Jobs can be used as an alternative to RPC. The main difference is that jobs are modeled after unix processes, not function calls. This means the API for manipulating jobs is both unfamiliar (if you're used to rpc) and very familiar (if you've ever used a unix shell).

A job has the following inputs:

• Command-line arguments. This is an array of strings describing the job's arguments. For example: ["ping", "www.google.com"]

• Environment. This is a set of key-value pairs organized in a hash. They are a form of configuration. For example: {"DEBUG": "1", "retries": "42}.

• Input streams. Once the job is started it may read data from any number of optional binary streams (similar to stdin in unix processes). The streams are framed, so they can be used for discrete messages as well as continuous octet streams.

A job can produce the following outputs:

• Output streams. Symetrically to input streams, a job may write data to any number of optional binary streams (similar to stdout and stderr). The streams are framed, so they can be used for discrete messages as well as continuous octet streams.

• Exit status. When a job exits, it yields an integer as its exit status. Just like unix processes, 0 indicates successful completion. Any other number indicates failure. Similar failure codes should indicate similar kinds of errors.

• Changes to context. Unlike rpc calls, beam jobs can't return arbitrary data. Instead, they have shared access to the context.
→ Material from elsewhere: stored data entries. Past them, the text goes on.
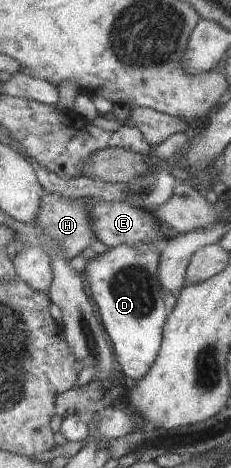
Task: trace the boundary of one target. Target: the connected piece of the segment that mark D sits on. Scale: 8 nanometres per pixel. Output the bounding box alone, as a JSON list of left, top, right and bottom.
[84,243,165,381]

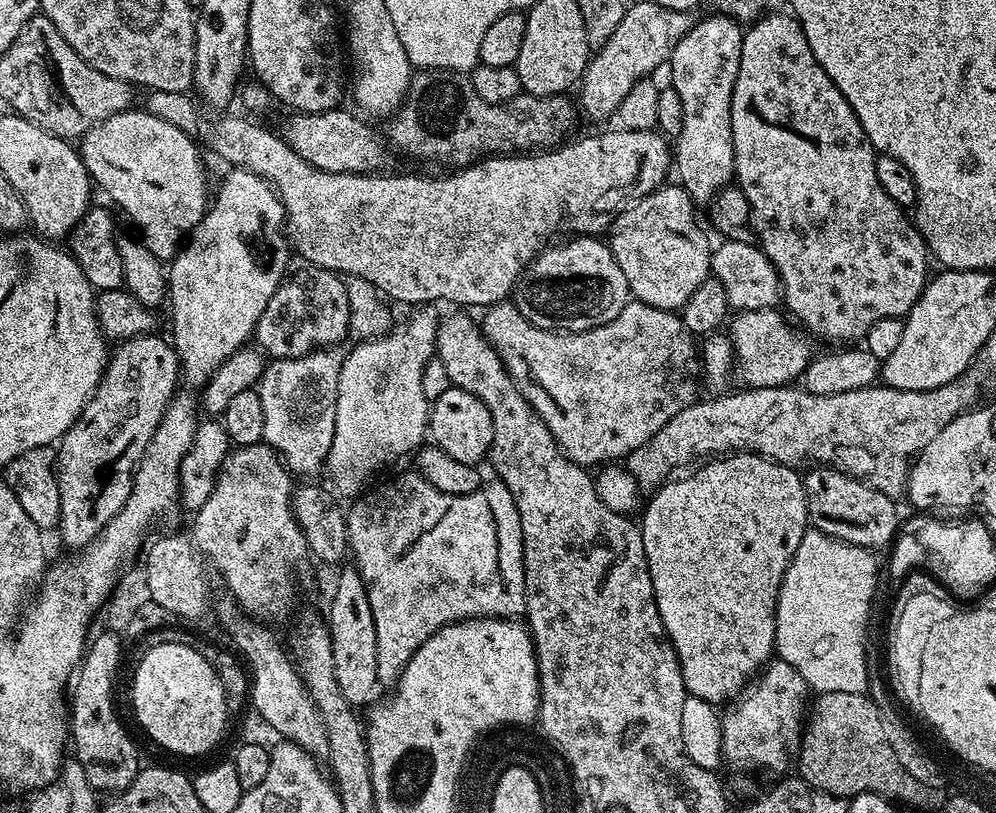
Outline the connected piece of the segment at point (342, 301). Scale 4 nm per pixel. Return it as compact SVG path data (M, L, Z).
M300 266L294 272L281 284L274 298L266 302L266 310L262 310L262 318L256 323L255 347L272 360L294 359L317 349L331 349L350 332L351 310L345 281L325 268Z

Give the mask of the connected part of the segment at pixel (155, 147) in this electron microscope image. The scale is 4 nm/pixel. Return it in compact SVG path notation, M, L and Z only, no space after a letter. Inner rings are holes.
M147 110L119 112L98 122L79 141L78 151L95 187L100 188L136 223L139 239L162 262L171 261L180 251L185 239L198 226L210 203L210 188L204 177L201 149L192 137L178 126L162 122Z

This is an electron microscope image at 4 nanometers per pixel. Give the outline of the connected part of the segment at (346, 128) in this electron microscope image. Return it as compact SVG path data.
M343 107L331 108L328 112L292 114L282 135L292 149L318 170L327 172L358 172L376 174L387 158L385 141L376 137L376 132L368 124L363 124L352 112L343 112Z

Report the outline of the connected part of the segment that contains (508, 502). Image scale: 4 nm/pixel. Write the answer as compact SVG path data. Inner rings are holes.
M409 470L401 476L394 477L393 480L386 481L385 484L377 483L371 490L365 491L351 501L352 509L349 507L346 512L348 547L351 559L356 559L354 567L360 573L366 588L366 598L370 600L370 614L374 614L374 634L378 642L376 679L381 685L395 685L400 679L402 670L410 662L410 658L414 658L418 646L422 646L422 642L426 642L426 638L433 636L442 626L459 620L473 620L479 616L503 616L505 618L524 616L524 547L522 546L522 526L518 518L518 506L510 490L501 480L493 479L491 483L481 483L480 488L470 494L455 496L438 490L430 482L426 482L419 472Z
Pseudo-code for creating a job from a client, using redis commands:

# Run the job ["exec", "ls", "-l", "/foobar"] with DEBUG=1 in the environment,
# then stream the result.

# Create a new job and get its id
nJobs = RPUSH /jobs exec
id = nJobs - 1

# Set arguments
RPUSH /jobs/$id/args ls -l /foobar

# Set environment
HSET /jobs/$id/env DEBUG 1

# Start the job
RPUSH /jobs/start $id

# Send stdin on an input stream, then close it
for line in readlines(stdin) {
	RPUSH /jobs/$id/in "0:$line"
}
RPUSH /jobs/$id/in "0:"

# Read output streams
while true {
	frame = BLPOP /jobs/$id/out
	id, data = split(frame, ":")
	if data == "" {
		print "Stream $id is closed"
	} else if id == "1" {
		print(stdout, $data)
	} else if id == "2" {
		print(stderr, $data)
	} else {
		print "Received data on extra channel $id"
	}
}

# Wait for the job to complete
while true {
	BLPOP /jobs/$id/wait
	status = GET /jobs/$id/status
	if status != "" {
		print "Job $id exited with status $status"
		break
	}
}

# Wait for a job start instruction and start a new job
# Main loop to watch for jobs and start a thread for each
while true {
	id = BLPOP /jobs/start
	lock_acquired = SETNX /jobs/$id "$worker_id"
	if lock_acquired {
		serve_job($id)
	}
}

# Handle a job start request
name = LINDEX /jobs $id
args = LRAGE /jobs/$id/args 0 -1
env = HGETALL /jobs/$id/env
handler = lookupHandler($name)
err = handler($name, $args, $env, streamer(/jobs/$id/in, /jobs/$id/out), $db)
if err == nil {
	SET /jobs/$id/status 0
} else {
	SET /job/$id/status string(err)
}
RPUSH /job/$id/wait $id

Beam does not define how to map a particular context to a particular client connection. That is the responsibility of the server. For example, all clients connecting to a certain tcp port might share the same context (see notes on multi-tenancy), or each new connection might get its own context generated on the fly, or maybe an HTTP gateway selects the right context from the request url, then upgrades the connection to websocket.